The speaker was a beautiful girl about eighteen years of age, and, as she uttered the last word, she bounded across the threshold of a low-browed cottage, and hurried toward the south.
She trailed a light rifle at her side, which, with her long, dark hair, and demi-Indian habiliments, gave her a decidedly romantic appearance. A few moments served to bring her to the stream, the Cahokia creek, which debouches into the lordly Mississippi a few miles above the ancient hamlet of like name. Pausing at the water’s edge, she gazed far beyond the ford with anxious eyes.

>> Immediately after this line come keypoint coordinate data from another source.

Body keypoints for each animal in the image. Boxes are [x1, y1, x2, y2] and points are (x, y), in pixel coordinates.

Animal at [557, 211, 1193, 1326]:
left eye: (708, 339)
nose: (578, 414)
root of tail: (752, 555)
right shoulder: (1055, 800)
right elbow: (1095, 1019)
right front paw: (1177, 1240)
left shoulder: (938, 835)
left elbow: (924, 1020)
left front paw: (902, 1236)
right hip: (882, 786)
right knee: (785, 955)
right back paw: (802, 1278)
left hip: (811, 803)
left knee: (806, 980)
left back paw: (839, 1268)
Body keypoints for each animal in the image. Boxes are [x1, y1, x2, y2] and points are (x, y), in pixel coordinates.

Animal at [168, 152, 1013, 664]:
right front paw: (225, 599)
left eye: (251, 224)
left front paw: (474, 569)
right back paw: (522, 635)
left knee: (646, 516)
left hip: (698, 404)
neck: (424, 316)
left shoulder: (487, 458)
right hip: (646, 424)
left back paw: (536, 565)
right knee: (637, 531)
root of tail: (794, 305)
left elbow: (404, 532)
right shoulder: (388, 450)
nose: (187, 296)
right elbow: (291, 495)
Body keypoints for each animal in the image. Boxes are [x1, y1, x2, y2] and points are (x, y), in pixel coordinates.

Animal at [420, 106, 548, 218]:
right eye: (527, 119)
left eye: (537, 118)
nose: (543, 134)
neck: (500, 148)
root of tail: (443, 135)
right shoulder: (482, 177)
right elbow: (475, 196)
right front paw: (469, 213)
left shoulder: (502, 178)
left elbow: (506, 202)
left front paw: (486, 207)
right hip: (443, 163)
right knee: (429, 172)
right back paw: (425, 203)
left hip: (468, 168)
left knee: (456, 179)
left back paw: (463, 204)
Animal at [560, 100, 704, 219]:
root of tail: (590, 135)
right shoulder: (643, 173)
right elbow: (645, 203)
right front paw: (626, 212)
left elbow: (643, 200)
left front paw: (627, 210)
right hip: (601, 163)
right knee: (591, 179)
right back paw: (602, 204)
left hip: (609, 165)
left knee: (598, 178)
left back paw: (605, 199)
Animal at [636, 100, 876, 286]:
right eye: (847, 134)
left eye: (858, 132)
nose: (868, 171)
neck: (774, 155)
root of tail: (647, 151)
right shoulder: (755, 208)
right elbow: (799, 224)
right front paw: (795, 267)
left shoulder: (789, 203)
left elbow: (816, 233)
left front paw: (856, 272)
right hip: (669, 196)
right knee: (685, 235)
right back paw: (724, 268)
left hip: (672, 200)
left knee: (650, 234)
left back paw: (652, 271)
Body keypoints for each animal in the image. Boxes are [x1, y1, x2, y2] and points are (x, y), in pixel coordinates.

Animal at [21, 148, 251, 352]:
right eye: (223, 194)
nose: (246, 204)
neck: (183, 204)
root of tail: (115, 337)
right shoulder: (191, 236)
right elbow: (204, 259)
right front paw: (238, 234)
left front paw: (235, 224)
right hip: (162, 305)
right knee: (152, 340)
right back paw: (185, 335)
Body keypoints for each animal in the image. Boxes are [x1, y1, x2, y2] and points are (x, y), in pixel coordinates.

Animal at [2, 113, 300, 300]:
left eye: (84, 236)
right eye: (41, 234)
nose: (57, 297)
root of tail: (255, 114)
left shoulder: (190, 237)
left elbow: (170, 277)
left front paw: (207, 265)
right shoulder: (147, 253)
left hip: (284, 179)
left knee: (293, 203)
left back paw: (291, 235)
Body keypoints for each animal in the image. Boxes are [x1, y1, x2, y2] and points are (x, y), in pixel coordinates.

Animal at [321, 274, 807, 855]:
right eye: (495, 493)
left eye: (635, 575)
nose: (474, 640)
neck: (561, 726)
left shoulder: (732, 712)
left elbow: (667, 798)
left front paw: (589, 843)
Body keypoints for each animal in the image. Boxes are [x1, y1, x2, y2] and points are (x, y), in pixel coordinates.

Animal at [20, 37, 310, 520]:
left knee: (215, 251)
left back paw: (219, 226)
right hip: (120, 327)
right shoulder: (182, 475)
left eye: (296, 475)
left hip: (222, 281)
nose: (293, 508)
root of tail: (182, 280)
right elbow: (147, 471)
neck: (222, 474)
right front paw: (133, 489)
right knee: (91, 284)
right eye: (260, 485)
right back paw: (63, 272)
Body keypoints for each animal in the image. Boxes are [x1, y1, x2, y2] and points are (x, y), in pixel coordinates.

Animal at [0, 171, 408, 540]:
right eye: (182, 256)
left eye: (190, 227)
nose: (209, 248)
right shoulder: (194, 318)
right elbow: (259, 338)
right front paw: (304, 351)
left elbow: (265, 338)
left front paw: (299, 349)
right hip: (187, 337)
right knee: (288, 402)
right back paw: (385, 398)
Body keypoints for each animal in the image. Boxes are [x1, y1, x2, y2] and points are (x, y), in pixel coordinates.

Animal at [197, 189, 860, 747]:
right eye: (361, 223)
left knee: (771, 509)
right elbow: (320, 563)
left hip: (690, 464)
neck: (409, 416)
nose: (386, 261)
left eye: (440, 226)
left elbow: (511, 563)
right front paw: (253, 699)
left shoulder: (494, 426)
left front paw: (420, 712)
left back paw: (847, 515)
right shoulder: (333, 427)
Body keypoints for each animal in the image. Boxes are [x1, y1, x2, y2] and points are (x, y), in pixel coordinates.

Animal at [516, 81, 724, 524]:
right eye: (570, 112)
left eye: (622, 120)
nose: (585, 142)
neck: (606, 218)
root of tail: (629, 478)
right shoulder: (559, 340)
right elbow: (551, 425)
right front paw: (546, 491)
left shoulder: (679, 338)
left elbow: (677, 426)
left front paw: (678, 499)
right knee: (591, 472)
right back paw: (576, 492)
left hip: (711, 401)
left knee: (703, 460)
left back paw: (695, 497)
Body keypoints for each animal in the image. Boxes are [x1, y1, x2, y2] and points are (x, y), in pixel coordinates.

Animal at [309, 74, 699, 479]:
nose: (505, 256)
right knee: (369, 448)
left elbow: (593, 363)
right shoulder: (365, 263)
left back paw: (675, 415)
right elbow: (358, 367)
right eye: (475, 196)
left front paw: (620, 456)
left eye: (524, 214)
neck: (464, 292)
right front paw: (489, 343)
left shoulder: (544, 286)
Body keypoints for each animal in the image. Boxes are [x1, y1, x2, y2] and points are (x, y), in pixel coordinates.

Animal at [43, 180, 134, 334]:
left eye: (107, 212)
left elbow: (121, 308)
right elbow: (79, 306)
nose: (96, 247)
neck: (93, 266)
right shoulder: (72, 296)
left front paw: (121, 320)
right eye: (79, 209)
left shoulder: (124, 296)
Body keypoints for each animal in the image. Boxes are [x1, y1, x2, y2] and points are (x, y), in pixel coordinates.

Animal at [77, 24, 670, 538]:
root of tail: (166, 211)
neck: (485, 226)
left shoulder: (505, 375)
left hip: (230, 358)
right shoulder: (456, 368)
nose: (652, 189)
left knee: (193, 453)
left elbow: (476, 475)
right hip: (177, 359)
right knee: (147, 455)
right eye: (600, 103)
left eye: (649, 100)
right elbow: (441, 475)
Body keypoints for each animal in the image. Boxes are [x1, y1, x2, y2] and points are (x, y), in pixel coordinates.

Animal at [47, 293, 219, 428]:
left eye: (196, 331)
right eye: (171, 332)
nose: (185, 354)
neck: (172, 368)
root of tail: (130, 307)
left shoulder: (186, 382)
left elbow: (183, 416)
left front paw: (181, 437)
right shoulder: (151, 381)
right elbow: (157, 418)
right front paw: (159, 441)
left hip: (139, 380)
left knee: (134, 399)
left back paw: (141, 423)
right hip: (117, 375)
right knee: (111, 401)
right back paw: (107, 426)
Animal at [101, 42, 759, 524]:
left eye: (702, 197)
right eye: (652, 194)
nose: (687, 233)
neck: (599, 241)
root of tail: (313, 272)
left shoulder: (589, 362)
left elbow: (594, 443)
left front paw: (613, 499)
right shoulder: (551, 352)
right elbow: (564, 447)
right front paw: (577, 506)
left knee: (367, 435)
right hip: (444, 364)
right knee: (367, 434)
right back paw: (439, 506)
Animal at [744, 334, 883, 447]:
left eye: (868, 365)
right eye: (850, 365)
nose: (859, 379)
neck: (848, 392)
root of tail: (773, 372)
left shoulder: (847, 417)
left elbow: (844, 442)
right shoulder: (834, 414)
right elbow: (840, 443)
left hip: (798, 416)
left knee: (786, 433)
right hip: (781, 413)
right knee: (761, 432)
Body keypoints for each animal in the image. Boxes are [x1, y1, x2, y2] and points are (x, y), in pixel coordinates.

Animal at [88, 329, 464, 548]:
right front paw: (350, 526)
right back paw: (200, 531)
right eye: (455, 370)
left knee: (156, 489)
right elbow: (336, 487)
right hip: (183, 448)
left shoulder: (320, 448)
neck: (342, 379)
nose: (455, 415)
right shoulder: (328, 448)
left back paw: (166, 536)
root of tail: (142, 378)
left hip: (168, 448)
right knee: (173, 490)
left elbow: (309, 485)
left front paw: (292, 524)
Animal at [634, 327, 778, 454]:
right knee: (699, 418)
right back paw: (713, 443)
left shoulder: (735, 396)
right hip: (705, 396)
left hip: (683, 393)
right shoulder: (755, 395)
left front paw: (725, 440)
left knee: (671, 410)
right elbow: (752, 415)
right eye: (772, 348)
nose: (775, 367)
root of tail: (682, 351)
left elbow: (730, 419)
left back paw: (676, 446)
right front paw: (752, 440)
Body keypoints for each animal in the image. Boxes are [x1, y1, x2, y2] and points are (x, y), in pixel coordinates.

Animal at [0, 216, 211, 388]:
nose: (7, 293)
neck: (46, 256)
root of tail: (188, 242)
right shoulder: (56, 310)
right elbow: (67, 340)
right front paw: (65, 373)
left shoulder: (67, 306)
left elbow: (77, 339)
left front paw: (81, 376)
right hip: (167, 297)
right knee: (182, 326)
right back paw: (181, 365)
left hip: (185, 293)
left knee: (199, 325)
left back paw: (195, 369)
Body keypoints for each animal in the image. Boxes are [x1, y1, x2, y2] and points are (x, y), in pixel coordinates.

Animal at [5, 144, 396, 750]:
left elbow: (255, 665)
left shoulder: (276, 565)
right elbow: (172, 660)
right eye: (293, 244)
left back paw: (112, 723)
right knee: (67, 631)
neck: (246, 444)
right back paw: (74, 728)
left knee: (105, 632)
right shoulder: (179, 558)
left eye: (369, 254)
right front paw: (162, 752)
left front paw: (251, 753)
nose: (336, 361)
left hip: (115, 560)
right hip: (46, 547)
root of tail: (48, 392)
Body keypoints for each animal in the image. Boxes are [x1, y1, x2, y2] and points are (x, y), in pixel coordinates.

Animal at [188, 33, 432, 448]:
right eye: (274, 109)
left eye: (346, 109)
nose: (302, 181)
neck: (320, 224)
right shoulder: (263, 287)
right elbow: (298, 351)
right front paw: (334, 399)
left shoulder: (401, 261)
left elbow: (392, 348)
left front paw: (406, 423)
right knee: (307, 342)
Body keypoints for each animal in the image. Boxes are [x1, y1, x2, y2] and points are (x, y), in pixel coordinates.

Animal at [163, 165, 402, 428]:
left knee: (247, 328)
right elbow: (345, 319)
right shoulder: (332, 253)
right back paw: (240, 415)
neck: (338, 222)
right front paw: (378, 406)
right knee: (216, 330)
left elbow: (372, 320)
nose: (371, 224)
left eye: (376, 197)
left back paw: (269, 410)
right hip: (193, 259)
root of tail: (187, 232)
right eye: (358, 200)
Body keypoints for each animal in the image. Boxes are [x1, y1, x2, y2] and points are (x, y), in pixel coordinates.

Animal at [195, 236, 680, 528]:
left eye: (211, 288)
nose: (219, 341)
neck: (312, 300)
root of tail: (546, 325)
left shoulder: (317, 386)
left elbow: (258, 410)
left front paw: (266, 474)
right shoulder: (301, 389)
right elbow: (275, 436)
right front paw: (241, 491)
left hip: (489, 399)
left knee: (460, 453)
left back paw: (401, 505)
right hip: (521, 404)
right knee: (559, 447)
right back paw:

The evening was a balmy one, in the early part of May, 1769, and the country of the Illinois wore robes of surpassing beauty. While not insensible to the delights of the landscape spread about her, Kate Blount continued to look for her father, who had taken a large bundle of furs to Cahokia, and had promised to return that evening.
Kate was not really fearful for her father’s personal safety, but she knew his failing, and feared that an indulgence might detain him at the frontier station, and compel her to remain in their solitary cabin through a long night alone.
Of late, rumors of an approaching Indian war had reached the settlers in the Illinois, and many had already sought shelter in Cahokia and Fort Chartres. But, Oliver Blount had derided the stories of conflict, and declared that the avenging Indians would strike no one save the Illinois, and their fellow clansmen.
“They’re going to extirpate the Illinois, root and branch,” he would say, “but what have they to do with us? We didn’t kill Pontiac!”
“But, father, English rum drove the tomahawk to the chief’s brain,” Kate had often replied, “and I tell you that more than one British scalp will hang at an Indian’s belt when the carnage begins.”
“Pooh! girl, that’s all talk. You ain’t as old as your father, who has no wish to show the white feather and hide behind Fort Chartres. No! we’ll meet the war here!”
Poor, deluded Oliver Blount! He soon paid dearly for his stubbornness.